What is expected: In the news report below, rewrite the paragraph beginning "Matveyev said the drills will involve" as a short list of the forces taking part.

Russian President Vladimir Putin

A group of Chinese warships has arrived in Russia's Far Eastern city of Vladivostok to participate in the second round of joint naval exercises.

Russian Pacific Fleet spokesman Vladimir Matveyev said that the Naval Interaction 2017 drills will consist of a shoreline phase in Vladivostok, where the fleet is headquartered, from September 18-21.

The maneuvers will also include an at-sea phase from September 22-26 that will unfold in the Sea of Japan and the southern part of the Sea of Okhotsk.

Matveyev said the drills will involve a total of 11 surface ships, two submarines, two deep-sea rescue vehicles, four antisubmarine aircraft, and four deck-based helicopters.

The first part of Naval Interaction 2017 was conducted in the Baltic Sea in July.

Russia and China frequently present a united front in the face of that they say are U.S. efforts to dominate the world.

They are the leading members of the Shanghai Cooperation Organization (SCO), a Eurasian military, political, and economic bloc formed in 2001.

The two neighboring countries have been holding joint military exercises for more than a decade and conducted their first joint naval drills in 2012.

In the past three years, Moscow has stepped up its pursuit of stronger relations with Beijing as it faces off with the West over Russia’s aggression in Ukraine.

Data below:
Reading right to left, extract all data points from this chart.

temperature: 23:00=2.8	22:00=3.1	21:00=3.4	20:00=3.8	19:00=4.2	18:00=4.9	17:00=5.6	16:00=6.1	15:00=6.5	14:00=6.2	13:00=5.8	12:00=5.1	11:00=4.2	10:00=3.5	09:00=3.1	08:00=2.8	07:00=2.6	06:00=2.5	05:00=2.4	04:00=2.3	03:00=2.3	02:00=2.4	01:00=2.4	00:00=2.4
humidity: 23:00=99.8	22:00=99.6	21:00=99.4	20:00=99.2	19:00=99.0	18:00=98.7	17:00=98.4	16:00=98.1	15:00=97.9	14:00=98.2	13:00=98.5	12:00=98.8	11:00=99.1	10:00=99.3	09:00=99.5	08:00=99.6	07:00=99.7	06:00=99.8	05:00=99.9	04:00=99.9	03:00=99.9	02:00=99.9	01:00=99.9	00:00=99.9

Output below:
Forces in the drills, according to Matveyev:
- 11 surface ships
- 2 submarines
- 2 deep-sea rescue vehicles
- 4 antisubmarine aircraft
- 4 deck-based helicopters